Wolfram Cosmus: In Iserlohn lebt meine Fantasie

Neulich war ich in der Stadt, also in der City. Ich hatte was zu besorgen. Es war

aber nicht so wichtig, wenn ich mich recht besinne. Ich schlenderte also

verträumt, vom alten Rathausplatz kommend, in die Wermingser. Ein Blick zur

Uhr zeigte mir, dass es gerade Punkt zwölf war.

Da geschah plötzlich etwas sehr Merkwürdiges: Mir war, als legte sich ein

weißes Licht wie ein Schleier über alles. Unwillkürlich blieb ich stehen, schloss

die Augen und wartete ab. Als ich sie nach einer Weile wieder öffnete, sah ich,

dass alles um mich herum langsamer wurde. Als ginge einer Musikaufnahme

der Saft aus. Die Menschen um mich herum wurden immer langsamer, bis sie

schließlich stehenblieben.

Vorsichtig versuchte ich, ob ich mich denn noch bewegen konnte – und siehe

da: ich konnte! Das Licht, schien mir, war noch da, allerdings schwächer. Und

während ich mich noch wunderte und die Ereignisse nicht fassen konnte, hörte

ich Schritte hinter mir. Irgendwie metallisch. Ich drehte mich um und traute

meinen Augen nicht – da kam Elena dahergestöckelt auf ihren High-Heels. Klack

klack klack. Wie jetzt? Elena? Die Bronzefigur vom alten Stadtbad? Tatsächlich.
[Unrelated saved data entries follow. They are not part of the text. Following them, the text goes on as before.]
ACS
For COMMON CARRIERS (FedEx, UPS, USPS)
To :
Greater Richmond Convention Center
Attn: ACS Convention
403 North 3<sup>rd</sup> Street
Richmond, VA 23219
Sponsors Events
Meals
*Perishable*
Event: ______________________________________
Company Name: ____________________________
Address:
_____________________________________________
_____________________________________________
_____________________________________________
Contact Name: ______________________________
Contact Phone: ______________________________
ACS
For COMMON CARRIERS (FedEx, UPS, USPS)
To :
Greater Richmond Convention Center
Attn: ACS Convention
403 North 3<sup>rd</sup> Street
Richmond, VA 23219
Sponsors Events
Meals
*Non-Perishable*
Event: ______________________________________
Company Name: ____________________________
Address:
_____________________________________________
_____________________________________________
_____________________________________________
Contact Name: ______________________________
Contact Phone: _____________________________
Wie schön sie war, nur bekleidet mit Hut und Schuhen. Ungerührt ging sie an

mir vorbei, ihr Hund trottete hinterher. Dann bog sie in die von-Scheibler-

Straße ein, und ich ging schnurstracks hinterher. Das musste ich sehen. Ich

wollte dabei sein, was auch immer sich hier tat.

Sie überquerte den Marktplatz und gesellte sich zu den Figuren „Bauer und

Bäuerin“. Sie heißen ja eigentlich tanzendes Paar mit Hund, aber für mich sind

es eben Bauer und Bäuerin. Diese saßen auf einer Bank am Kinderspielplatz.
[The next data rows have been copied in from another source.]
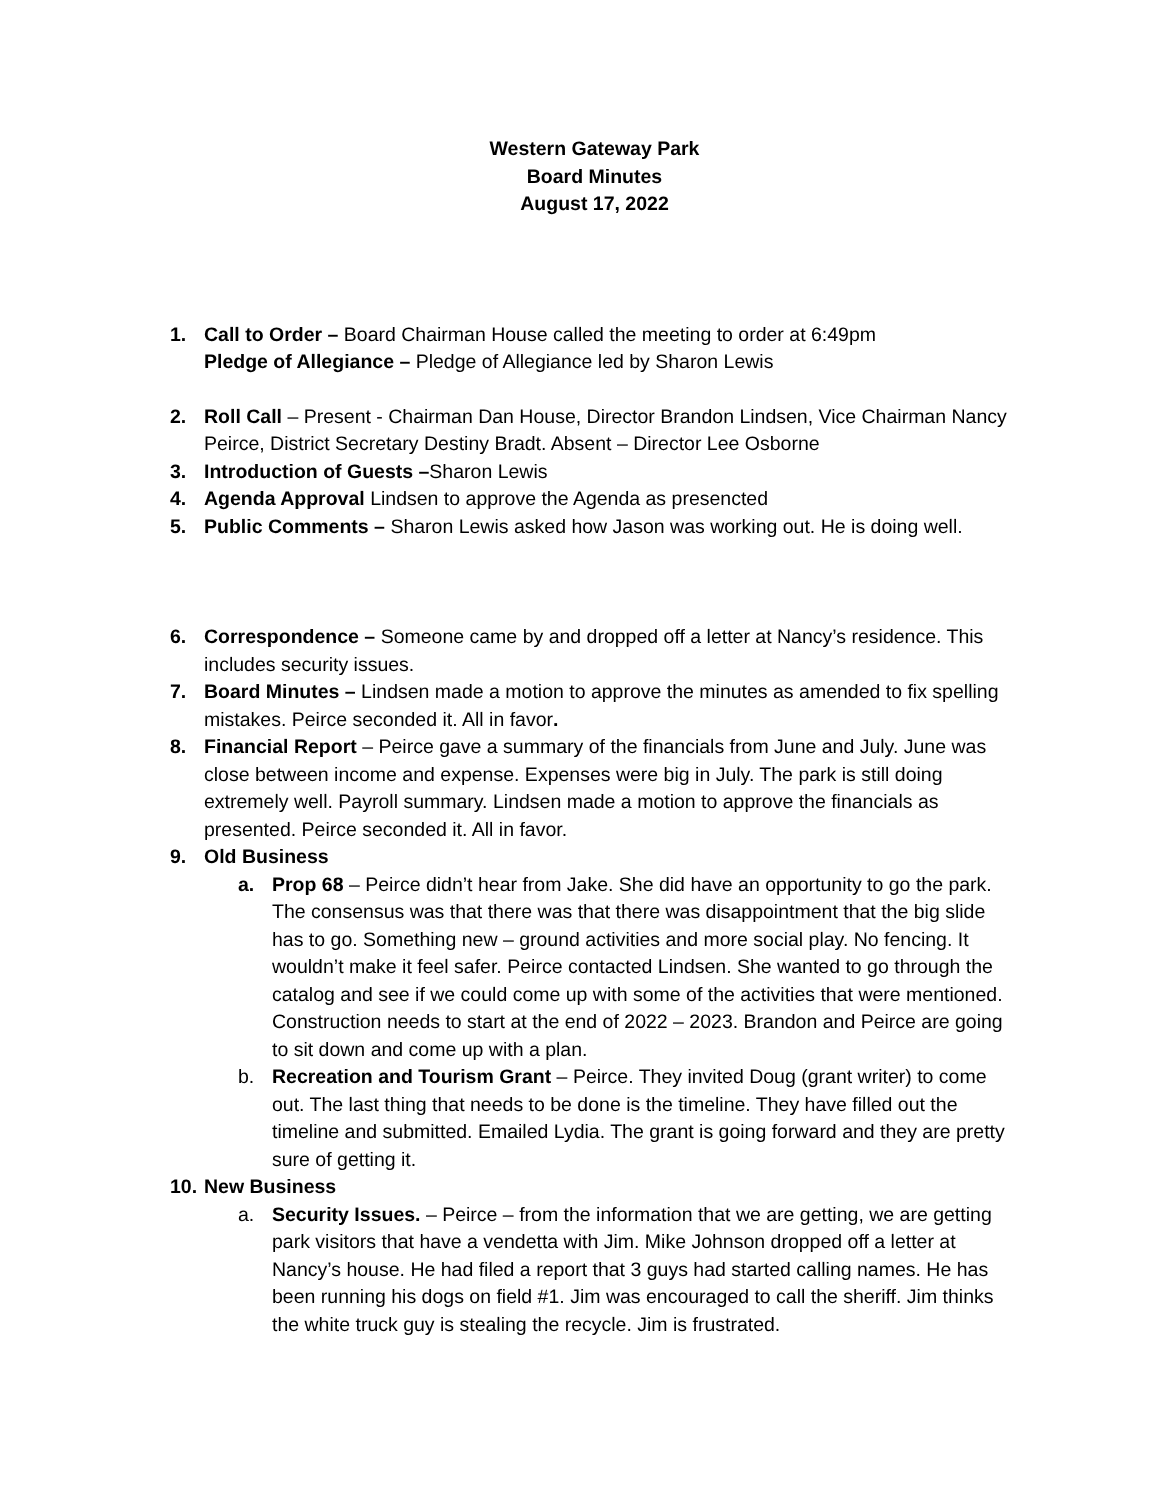Western Gateway Park
Board Minutes
August 17, 2022
1. Call to Order – Board Chairman House called the meeting to order at 6:49pm
Pledge of Allegiance – Pledge of Allegiance led by Sharon Lewis
2. Roll Call – Present - Chairman Dan House, Director Brandon Lindsen, Vice Chairman Nancy Peirce, District Secretary Destiny Bradt. Absent – Director Lee Osborne
3. Introduction of Guests –Sharon Lewis
4. Agenda Approval Lindsen to approve the Agenda as presencted
5. Public Comments – Sharon Lewis asked how Jason was working out. He is doing well.
6. Correspondence – Someone came by and dropped off a letter at Nancy’s residence. This includes security issues.
7. Board Minutes – Lindsen made a motion to approve the minutes as amended to fix spelling mistakes. Peirce seconded it. All in favor.
8. Financial Report – Peirce gave a summary of the financials from June and July. June was close between income and expense. Expenses were big in July. The park is still doing extremely well. Payroll summary. Lindsen made a motion to approve the financials as presented. Peirce seconded it. All in favor.
9. Old Business
a. Prop 68 – Peirce didn’t hear from Jake. She did have an opportunity to go the park. The consensus was that there was that there was disappointment that the big slide has to go. Something new – ground activities and more social play. No fencing. It wouldn’t make it feel safer. Peirce contacted Lindsen. She wanted to go through the catalog and see if we could come up with some of the activities that were mentioned. Construction needs to start at the end of 2022 – 2023. Brandon and Peirce are going to sit down and come up with a plan.
b. Recreation and Tourism Grant – Peirce. They invited Doug (grant writer) to come out. The last thing that needs to be done is the timeline. They have filled out the timeline and submitted. Emailed Lydia. The grant is going forward and they are pretty sure of getting it.
10.
New Business
a. Security Issues. – Peirce – from the information that we are getting, we are getting park visitors that have a vendetta with Jim. Mike Johnson dropped off a letter at Nancy’s house. He had filed a report that 3 guys had started calling names. He has been running his dogs on field #1. Jim was encouraged to call the sheriff. Jim thinks the white truck guy is stealing the recycle. Jim is frustrated.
Der Mann hinten angelehnt und die Beine von sich gestreckt, die Frau

kerzengerade, ihr Hund zu ihren Füßen.

„Hallo, Ihr Beiden“, hörte ich Elena sagen, „noch keiner da?“

„Nee“, sagte der Bauer und erhob sich, um Elena zu begrüßen.

Ich war fasziniert, schlich mich langsam näher, um alles ganz genau zu

beobachten. „Du hast wenig an“, meinte der Bauer, und ließ seine Blicke

wandern.

„Das ist Kunst“, erwiderte Elena, „davon verstehst du nichts, du Banause.“ Die

Hunde beschnupperten einander, sie kannten sich offensichtlich.


„Was macht dein Arm?“, fragte Elena die Bäuerin. „Geht wieder“, antwortete

diese und zeigte den Arm her.

Ich fasste mehr Mut und stellte mich fast neben die zum Leben erwachten

Figuren. Sie nahmen keinerlei Notiz von mir, sahen mich womöglich gar nicht?

„Ihr habt Euch gesetzt, wie ich sehe“, meinte Elena.

„Ja“, erklärte die Bäuerin, „immer dieses blöde Rumstehen. Da tun einem ja die

Füße weh.“

„Na, mir geht’s ja auch nicht viel besser“, warf Elena ein. „Ich immer mit den

Ellenbogen auf diesem bescheuerten Tischchen. Davon kriegt man eine

Hornhaut“, und strich sich über die Arme.

Wieder hörte ich Schritte. Ich schaute in Richtung Schillerplatz und sah den

Zeitungsleser kommen. Schlaksig sah er aus, der lange Kerl, seine Zeitung in der

Linken. Ehe er etwas sagen konnte, rief ihm der Bauer entgegen: “ Na, was

gibt’s Neues?“, und wies auf die Zeitung.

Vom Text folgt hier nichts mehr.